以下の射出成形用金型に関する提示文から、「スプル5はスプルブッシュ7と」から「口部が楕円であることを指す。」までの部分を一字も変えずに書き写してください。

▶ **提示文**
★ ★ ★ ★ ★

金型1は固定型2と移動型3から構成されており、成形は可動型3を固定型2に接合した状態で、接合部分に形成されるキャビティ4と呼ばれる空間に溶融樹脂を充填することにより行う。キャビティ4への樹脂の充填は、固定型2に設けられた樹脂導入路であるスプル5へ、射出成形用ノズル9を用いて、樹脂を注入することにより行う。スプル5より注入された溶融樹脂は、例えば一組の金型で一度に複数個の成形品を得る場合には、更にランナー6と呼ばれる溶融樹脂の流路に枝分かれした後キャビティ4へ導入される。
キャビティ4に導入された溶融樹脂は金型により冷却され固化する。固化後、移動型3は固定型2より分離され(図1の状態)、成形品12となる結像素子が押し出されてキャビティ4から取り出される。
スプル5はスプルブッシュ7と呼ばれるスプルの磨耗・変形を防止するための部品が交換可能な形で装着され構成されている。
【0011】
本発明の結像素子の射出成形用金型は、射出成形用ノズルからキャビテイ内へ溶融樹脂を注入する際に樹脂導入部となるスプルを形成するスプルブッシュを備え、前記スプルブッシュのキャビティ側の端面(D)は楕円形状の断面を有し、かつ該楕円形状の長半径Daと短半径Dbの比Da/Dbが1.1≦Da/Db≦2.0であり、前記スプルの断面の最大短半径bmが、2.5mm〜7.5mmである。
【0012】
図4に本発明の金型に用いられるスプルブッシュの一例を示す。スプルブッシュのキャビティ側の端面(D)が楕円形状の開口部を有するとは、溶融樹脂の流路を軸として、これに直交する面でスプルブッシュを切断した時、スプルブッシュのキャビティ側端面(D)とノズル側端面(S)の間においてキャビティ側に最も近い位置の断面の開口部が楕円であることを指す。

★ ★ ★ ★ ★

▶ **データ部分**
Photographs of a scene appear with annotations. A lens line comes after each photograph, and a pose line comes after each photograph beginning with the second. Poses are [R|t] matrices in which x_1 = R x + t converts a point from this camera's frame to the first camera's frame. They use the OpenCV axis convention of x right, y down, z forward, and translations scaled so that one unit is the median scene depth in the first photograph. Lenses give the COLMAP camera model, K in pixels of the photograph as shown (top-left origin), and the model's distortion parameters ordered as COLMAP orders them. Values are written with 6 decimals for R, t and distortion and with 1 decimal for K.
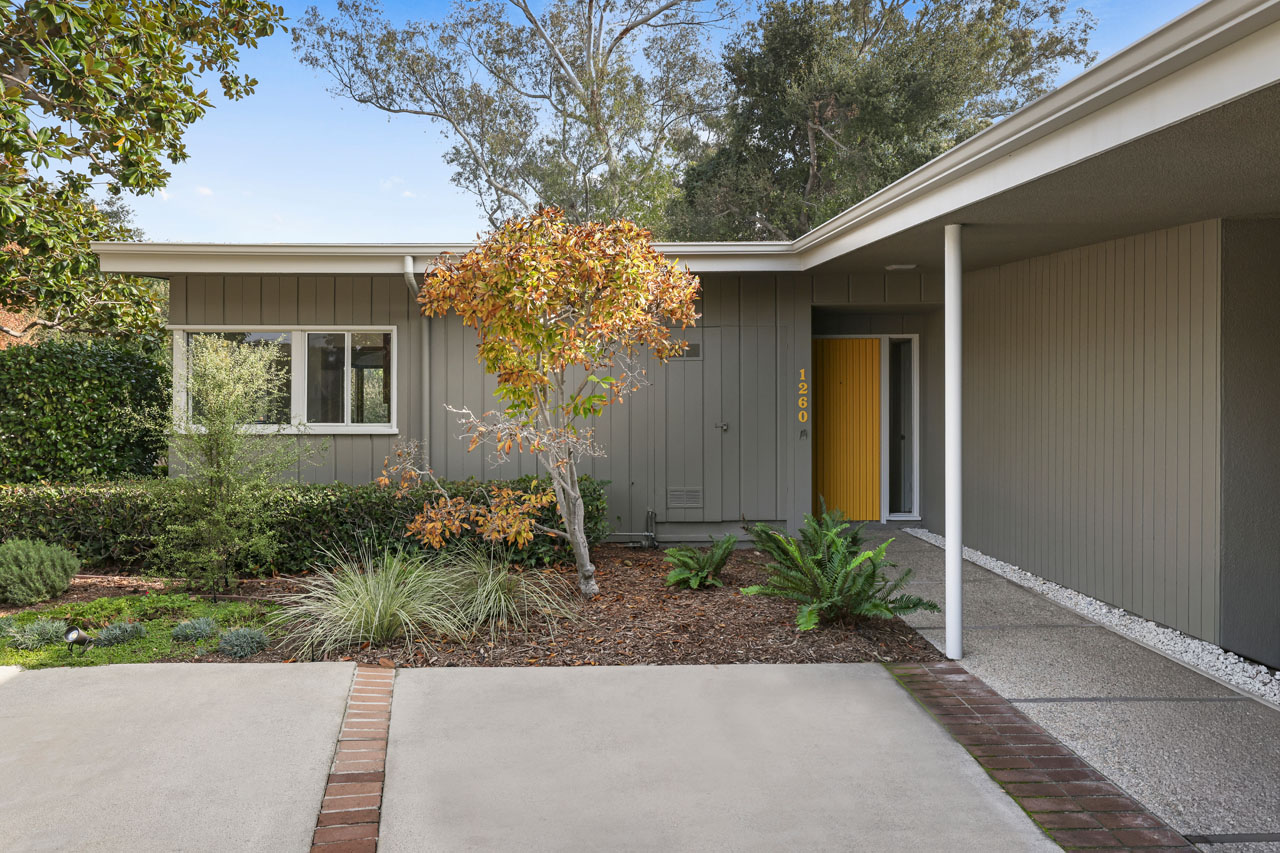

★ ★ ★ ★ ★

▶ **課題への回答**
スプル5はスプルブッシュ7と呼ばれるスプルの磨耗・変形を防止するための部品が交換可能な形で装着され構成されている。
【0011】
本発明の結像素子の射出成形用金型は、射出成形用ノズルからキャビテイ内へ溶融樹脂を注入する際に樹脂導入部となるスプルを形成するスプルブッシュを備え、前記スプルブッシュのキャビティ側の端面(D)は楕円形状の断面を有し、かつ該楕円形状の長半径Daと短半径Dbの比Da/Dbが1.1≦Da/Db≦2.0であり、前記スプルの断面の最大短半径bmが、2.5mm〜7.5mmである。
【0012】
図4に本発明の金型に用いられるスプルブッシュの一例を示す。スプルブッシュのキャビティ側の端面(D)が楕円形状の開口部を有するとは、溶融樹脂の流路を軸として、これに直交する面でスプルブッシュを切断した時、スプルブッシュのキャビティ側端面(D)とノズル側端面(S)の間においてキャビティ側に最も近い位置の断面の開口部が楕円であることを指す。